• [Seitentext]
►
Zwar bringt der Kampf für die Umsetzung eigener Interessen im israelischen Alltag oft viele Herausforderungen und Anstrengungen mit sich. Aber er, hat das Potential, Menschen ein größeres Durchhaltevermögen und mehr Selbstvertrauen zu lehren, sowie die Fähigkeit, mit Druck zurecht zu kommen.
Nach langem Nachhaken und einigem Druck verließ übrigens auch die zweite Studentin mit einem umgeschriebenen Führerschein das Verkehrsbüro. Somit hat sie die besten Voraussetzungen, künftig nicht als „Frajer“ bezeichnet zu werden und ein waschechter Künstler des israelischen Alltags zu werden.
Autorin: Cristina Hügli
Cristina Hügli studiert im Bachelorstudiengang Nahoststudien und Geographie an der Bar-Ilan-Universität in Ramat Gan.
4 Antworten
Diesen Ausdruck gibt es auch im Polnischen. Ob mit identischer Bedeutung, vermag ich nicht zu sagen. Für jemanden, der mit deutscher Kultur nach Israel kommt, scheint es besonders schwer, kein Frajer zu sein.
Sehr treffend und kurzweilig geschrieben👍
Gerne mehr davon.
Shalom Gerhard
Sehr spannend, interessant und aufschlussreich!
Ich erinnere mich gerade an zahlreiche Situationen… Danke für den Beitrag!
◄
[Extrahierte Zeilen]
►
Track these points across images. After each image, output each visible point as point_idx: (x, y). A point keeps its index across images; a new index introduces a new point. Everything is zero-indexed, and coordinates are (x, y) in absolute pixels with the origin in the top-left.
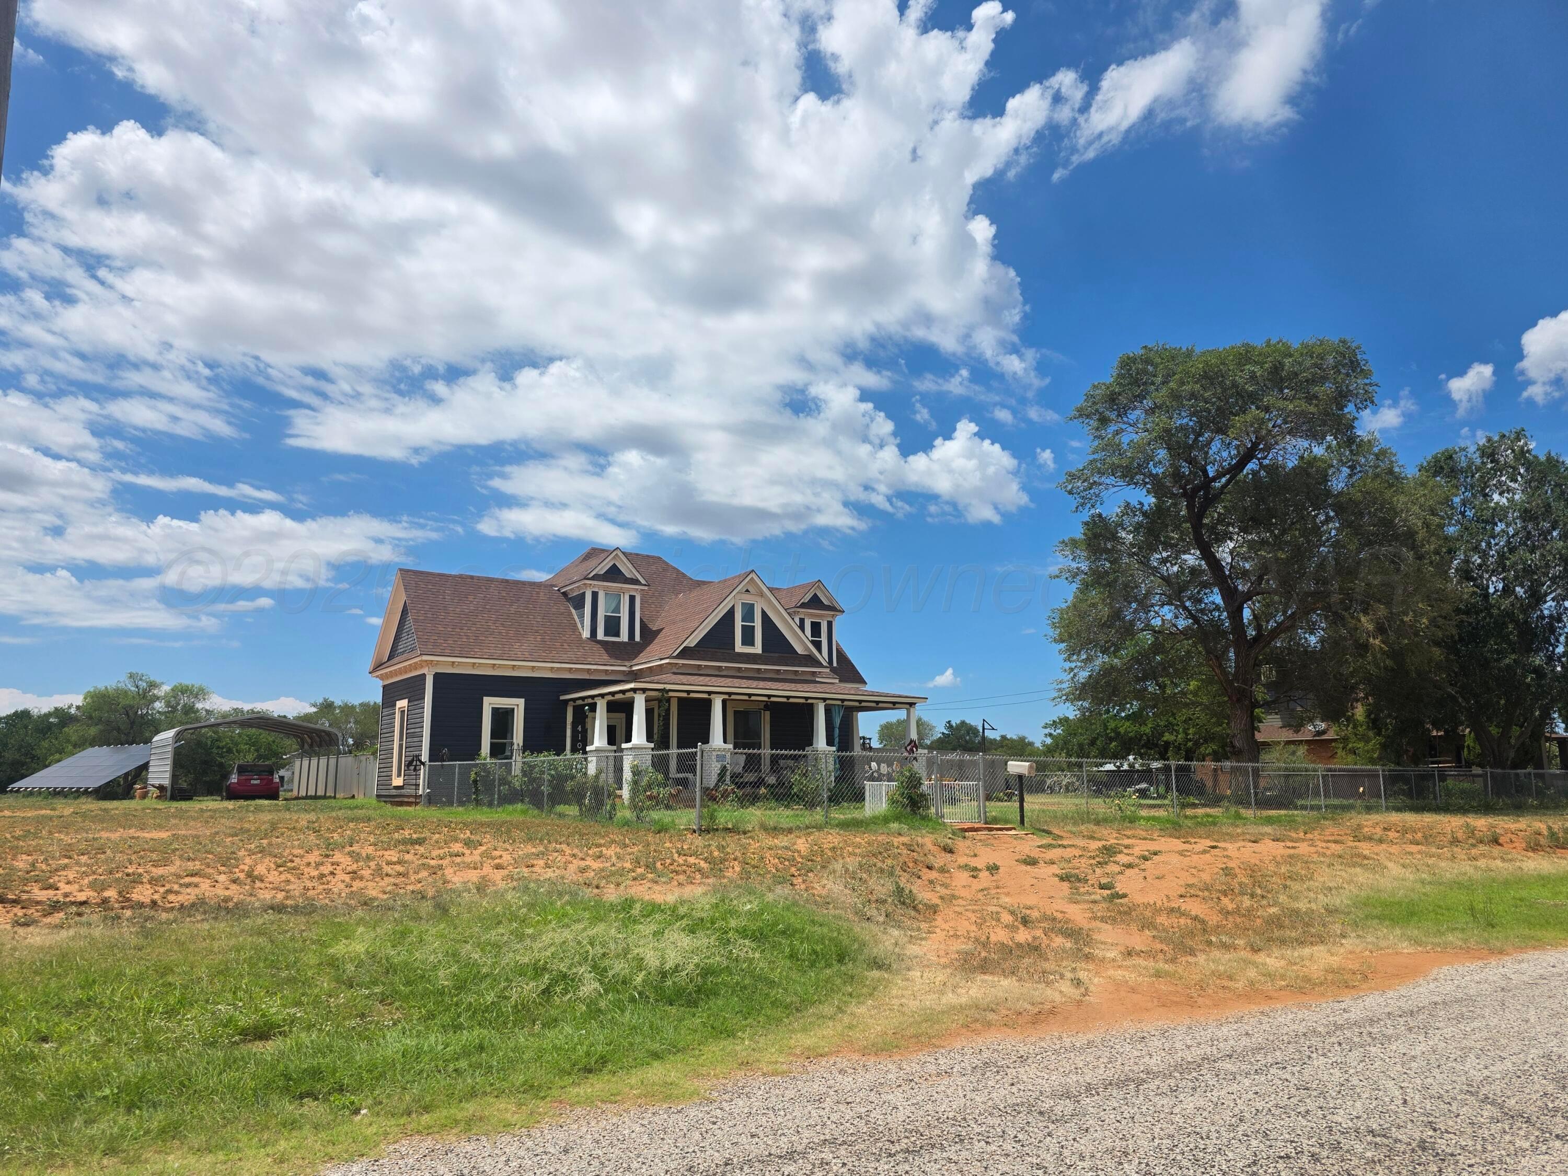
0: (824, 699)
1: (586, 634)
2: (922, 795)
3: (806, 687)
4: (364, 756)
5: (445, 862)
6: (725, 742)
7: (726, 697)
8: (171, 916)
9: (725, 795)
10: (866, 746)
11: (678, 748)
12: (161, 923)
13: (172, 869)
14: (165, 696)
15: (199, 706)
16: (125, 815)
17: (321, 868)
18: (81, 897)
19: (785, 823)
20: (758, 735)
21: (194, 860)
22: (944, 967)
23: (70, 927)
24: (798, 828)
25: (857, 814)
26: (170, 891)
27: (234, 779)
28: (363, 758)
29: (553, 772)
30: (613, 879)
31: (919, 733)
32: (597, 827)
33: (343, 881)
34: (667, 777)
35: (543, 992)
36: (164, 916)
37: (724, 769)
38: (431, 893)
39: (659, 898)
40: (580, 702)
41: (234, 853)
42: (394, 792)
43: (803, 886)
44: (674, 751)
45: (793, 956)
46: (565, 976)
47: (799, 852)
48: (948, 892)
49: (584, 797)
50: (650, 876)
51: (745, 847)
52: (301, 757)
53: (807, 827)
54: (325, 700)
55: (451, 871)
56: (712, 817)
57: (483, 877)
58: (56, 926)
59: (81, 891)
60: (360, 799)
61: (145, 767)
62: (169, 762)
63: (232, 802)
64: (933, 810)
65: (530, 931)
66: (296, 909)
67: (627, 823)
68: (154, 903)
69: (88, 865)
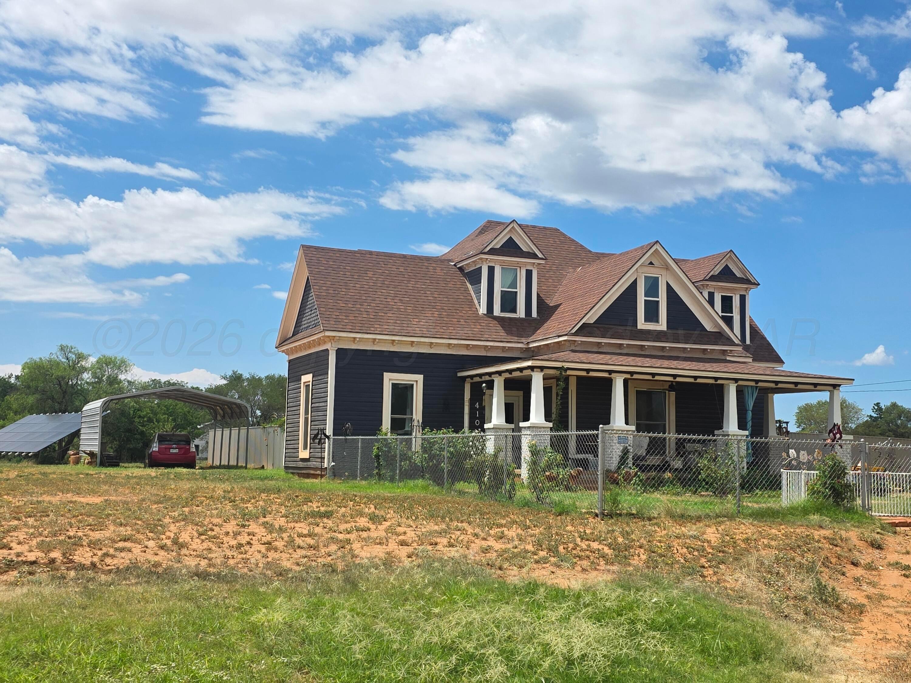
0: (736, 380)
1: (482, 310)
2: (848, 486)
3: (716, 366)
4: (272, 428)
5: (352, 536)
6: (627, 423)
7: (628, 376)
8: (109, 578)
9: (628, 478)
10: (782, 430)
11: (578, 429)
12: (100, 585)
13: (107, 534)
14: (93, 367)
15: (122, 377)
16: (63, 480)
17: (239, 537)
18: (31, 557)
19: (693, 511)
20: (662, 417)
21: (125, 526)
22: (873, 672)
23: (23, 584)
24: (708, 516)
25: (772, 504)
26: (106, 555)
27: (155, 447)
28: (271, 430)
29: (452, 449)
30: (516, 561)
31: (843, 417)
32: (497, 507)
33: (259, 552)
34: (566, 457)
35: (451, 672)
36: (103, 578)
37: (625, 452)
38: (340, 566)
39: (563, 584)
40: (477, 379)
41: (159, 520)
42: (301, 465)
43: (715, 578)
44: (573, 433)
45: (704, 651)
46: (472, 657)
47: (709, 542)
48: (876, 591)
49: (483, 475)
50: (552, 559)
51: (650, 534)
52: (214, 427)
53: (718, 516)
54: (234, 373)
55: (359, 545)
56: (615, 502)
57: (388, 553)
58: (11, 584)
59: (31, 551)
60: (269, 470)
61: (77, 434)
62: (98, 430)
63: (154, 470)
64: (859, 501)
65: (437, 610)
66: (219, 577)
67: (526, 504)
68: (93, 565)
69: (35, 527)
◄
• [Aufgabe] Was kann der Kampf um die eigenen Interessen im israelischen Alltag laut dem Seitentext den Menschen lehren? Nenne alle dort aufgeführten Punkte.

• [Lösung]
- ein größeres Durchhaltevermögen
- mehr Selbstvertrauen
- die Fähigkeit, mit Druck zurecht zu kommen